Here's what I mean: Apple has always been about bringing computing to the masses. What happens with one person and one computer is Transformational (was never done before, changes society), Platformable (random people build on top of your core product: raw computation, frameworks, etc.), and Valuable to the end user (I now can communicate high bitrate, FaceTime, and low bit rate, twitter, messages real-time, all the time).

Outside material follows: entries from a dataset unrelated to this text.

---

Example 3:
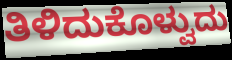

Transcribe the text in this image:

ತಿಳಿದುಕೊಳ್ವುದು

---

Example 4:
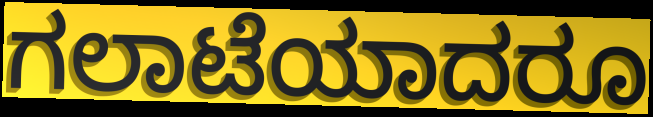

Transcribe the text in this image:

ಗಲಾಟೆಯಾದರೂ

Placing Tesla in that same bin doesn't necessarily check the boxes. Tesla's product is personal transportation, and when you look at the three categories above, Tesla is not in the Apple echelon. Tansformational: the Model T was the first and we now have a 5 day work week because of it. Platformable: you can't build directly on top of the driving experience, only entertainment purposes. Consolation: Robotaxi's could allow such platformable-like characteristics - however, the robotaxi platform is discounted as it is not mass platformable as having a Mac, learning Swift, then publishing to millions. Valuable: Tesla's value is in 'a faster horse'... except we call it a 'self-driving car'. Transportation time will not significantly decrease just because the car drives itself. Sure, a faster horse would have been really loved because it was faster (i.e. I no longer have the stress of driving), but when it comes down to it... the core value of transportation is A-B.

The iPhone level change to me is coming with Flying Taxis. The platform side is still out - but as far as transformational and valuable - I see no greater impact on the 2020's than these flying machines.

2 comments

Self-driving cars wouldn't be a faster horse, but a carriage for everyone type deal. At least if we manage to overcome the limitation of needing the driver to be paying attention to the road, even when the car is in auto.
Self-driving cars have the possibility to be transformational rather than evolutionary.

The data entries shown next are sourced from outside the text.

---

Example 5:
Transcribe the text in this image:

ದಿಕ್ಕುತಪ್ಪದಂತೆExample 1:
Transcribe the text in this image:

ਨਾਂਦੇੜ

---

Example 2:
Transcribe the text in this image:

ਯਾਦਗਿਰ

Self-driving cars mean you can get rid of on-street parking, freeing up a lot of travel lanes. They will speed up driving, since they have better reaction times and can communicate with each other to travel more closely. The time you do spend in a car can be more productive, effectively opening up whole new hours of your life. You can use them to move children around without having to drive them, opening up new educational opportunities. Ultimately tens of thousands of lives per year will be saved: humans are terrible drivers.

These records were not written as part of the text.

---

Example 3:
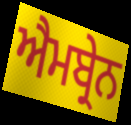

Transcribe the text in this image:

ਐਮਬ੍ਰੇਨ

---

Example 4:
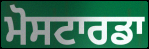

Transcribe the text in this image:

ਮੋਸਟਾਰਡਾ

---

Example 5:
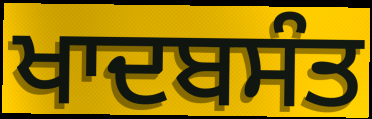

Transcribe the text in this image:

ਖਾਦਬਸੰਤ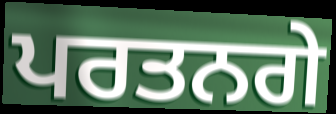
ਪਰਤਨਗੇ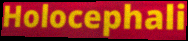
HolocephaliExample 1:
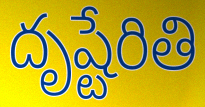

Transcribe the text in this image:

దృష్టేరితి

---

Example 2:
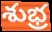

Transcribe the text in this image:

శుభ్ర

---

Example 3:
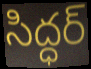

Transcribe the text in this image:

సిద్ధర్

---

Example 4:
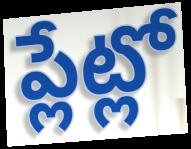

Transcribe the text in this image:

ప్లేట్లో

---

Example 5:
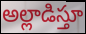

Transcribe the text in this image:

అల్లాడిస్తూ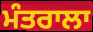
ਮੰਤਰਾਲਾ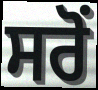
ਸਰੋਂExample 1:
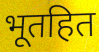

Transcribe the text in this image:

भूतहित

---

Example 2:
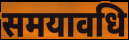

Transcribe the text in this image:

समयावधि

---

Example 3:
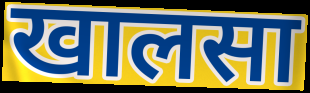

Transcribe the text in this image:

खालसा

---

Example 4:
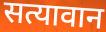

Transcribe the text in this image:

सत्यावान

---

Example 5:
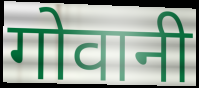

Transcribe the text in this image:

गोवानीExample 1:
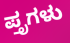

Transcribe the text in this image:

ಪ್ತೃಗಳು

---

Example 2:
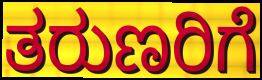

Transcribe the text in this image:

ತರುಣರಿಗೆ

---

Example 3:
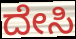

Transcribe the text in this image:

ದೇಸಿ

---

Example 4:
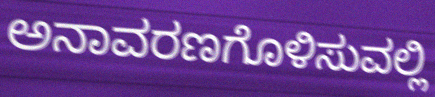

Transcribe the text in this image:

ಅನಾವರಣಗೊಳಿಸುವಲ್ಲಿ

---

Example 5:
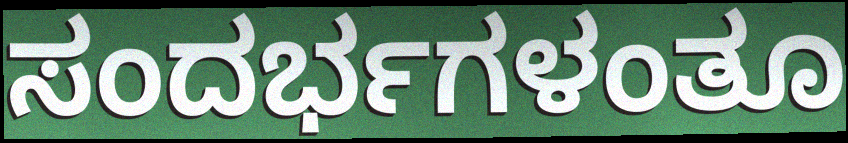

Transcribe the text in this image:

ಸಂದರ್ಭಗಳಂತೂ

I don't really know what it will be like: transformational change is always unpredictable. Our entire physical infrastructure is built around driving, both in the cities and elsewhere, and changing the way we relate to our cars can radically alter the way we construct our lives. Maybe nothing will happen, but it's worth considering that this is a real technology that is getting very close and has enormous potential far beyond the "faster horse".